Health Education Takes Center Stage


The Institute of Medicine reports that students in kindergarten through 12th grade get only four to six hours of nutrition education per school year. In a culture where more than a third of young Americans are obese, it’s worth looking at what helps these students retain the information they need to maintain a healthy weight. Simply put, fun and creative engagement can make a lasting impression. Lessons relayed through theater productions, walking initiatives, and the empowerment of youth leaders have proven effective at improving physical activity levels, educating youth on healthy eating habits and helping them confront body-image and other age-sensitive issues.

The Power of the Play: Educational Theater

At a health system and provider like Kaiser Permanente, where one in five of its more than 10 million members are in school, effectively teaching young people about healthy living is fundamental. Across its eight regions, the Educational Theatre Program communicates messages of prevention, well-being and health to children and adolescents in schools. Interactive productions feature young and diverse professional actors and incorporate comedy, slang, hip-hop, dance, role playing and puppetry to teach about a range of issues from healthy eating to domestic violence to STDs. Productions such as Nightmare on Puberty Street, Give Peas a Chance and The Amazing Food Detective show young people how to make healthy choices for themselves and build a positive self-image.

Part of the Educational Theatre Program’s success is that students are able to relate to the themes and the information stays with them. A 2012 study by the Center for Community Health and Evaluation asked third- and fourth-graders four health-related questions before and after watching an educational theater production. Researchers found that the kids’ ability to learn and retain information about healthy eating and active living behaviors dramatically increased after viewing the show. The sample included 47 schools and nearly 3,000 students throughout the country. The share of children who correctly answered the health questions increased from 17 to 63 percent immediately after the performance, and had only slightly declined three weeks later.

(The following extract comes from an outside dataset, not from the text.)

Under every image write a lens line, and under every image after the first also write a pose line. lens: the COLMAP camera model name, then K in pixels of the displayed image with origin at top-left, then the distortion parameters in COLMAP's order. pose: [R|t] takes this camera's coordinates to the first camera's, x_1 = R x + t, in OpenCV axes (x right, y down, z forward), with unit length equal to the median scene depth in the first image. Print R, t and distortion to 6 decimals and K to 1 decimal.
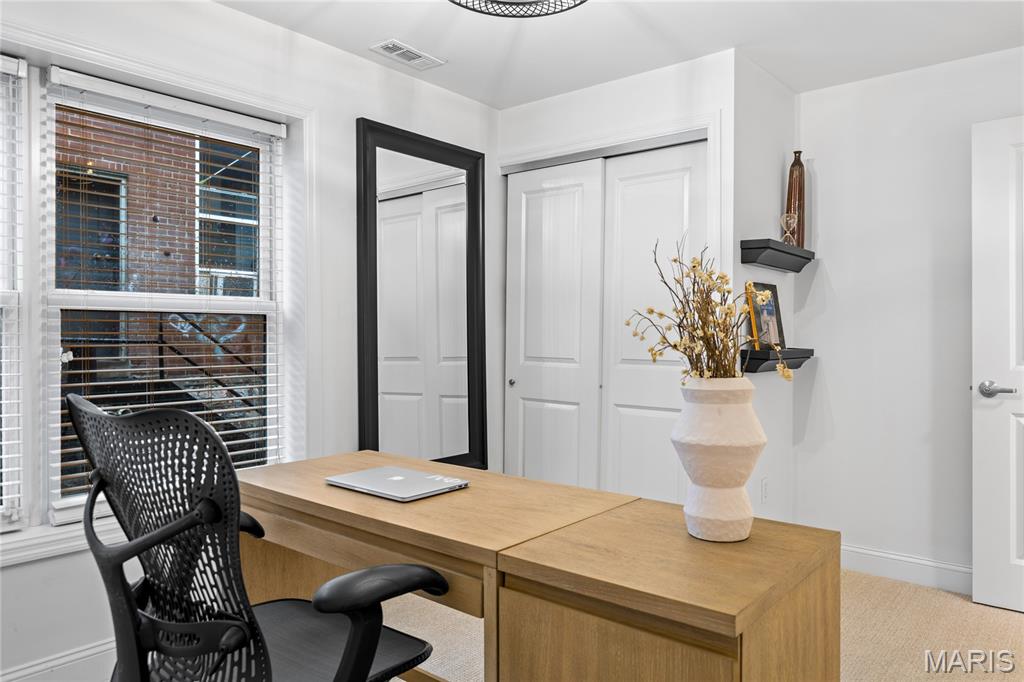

There’s some evidence that this program results in positive behavioral change in addition to increasing retention of health information. After watching a show Peace Signs about dealing with conflict and anger in more positive ways, students at Los Cerritos Elementary School in South San Francisco, Calif., were making fewer trips to the principal’s office for discipline. At Sequoia Elementary in Oakland, Calif., the principal noticed that students were singing songs from the Peace Signs performance weeks after the event. The staff painted Peace Signs murals in the form of stoplights on the school walls to reinforce the program’s messages of “stop, think, act — make a positive impact.”

In Colorado, Educational Theatre actors and educators have joined forces with local health organizations to engage high school youth as leaders and advocates for health in their communities. Out of these efforts, youth collaboratives have been formed to address issues ranging from hunger and nutrition to body-image issues and drug, alcohol and tobacco use. Using performance, blogs, and multimedia, the collaboratives are giving young people the tools to handle these difficult issues. One participant, Alysh, 17, writes, “Every single one of the bright, creative and driven individuals I have had the pleasure of working with at CHAT (Community Health Action Team) does something else extraordinary outside of our monthly meetings. Speaking solo at a TEDx Mile High conference, starting a school health club, putting on a play-writing contest, creating an outdoor classroom… Youth voice is power, youth voice is action, and youth voice is change.”

Harnessing Technology and Reinventing Recess

Kaiser Permanente and other funders in health care have supported similar non-traditional methods of learning to engage students and impart messages about health and well-being. The Walking Classroom Institute has pioneered the idea of using audio players with pre-loaded podcasts aligned with common-core curriculum to get elementary school kids out of the classroom, learning as they walk and move. The podcasts are infused with positive messages about nutrition, safety or fitness that are reinforced throughout the activity. Playworks, an Oakland, Calif.-based organization, uses structured recess programs to engage students in play-based learning that teaches problem-solving skills and social and emotional coping behaviors. Their methods have been touted as highly effective in reducing bullying and other exclusionary behaviors and enhancing learning readiness.

Broadening the Movement for Health Education in Schools

How children and adolescents learn is just as important as what they learn. Health education (and really, any form of education) is most effective when it engages the senses, imagination and inherent creativity. Non-traditional forms of learning can impact lives and set up young people for success. These methodologies are most effective when they are part of a larger, multi-faceted approach to health, one that builds peer and community support and healthy options into the places where people live, work, and play. Beyond schools, it will take others to get involved in teaching lessons of health in creative ways to have a broader impact. But schools are ground zero for this successful tactic to develop habits that can last a lifetime.


Note: Samantha DuPont and Sengyeon Lee of Kaiser Permanente also contributed to this post.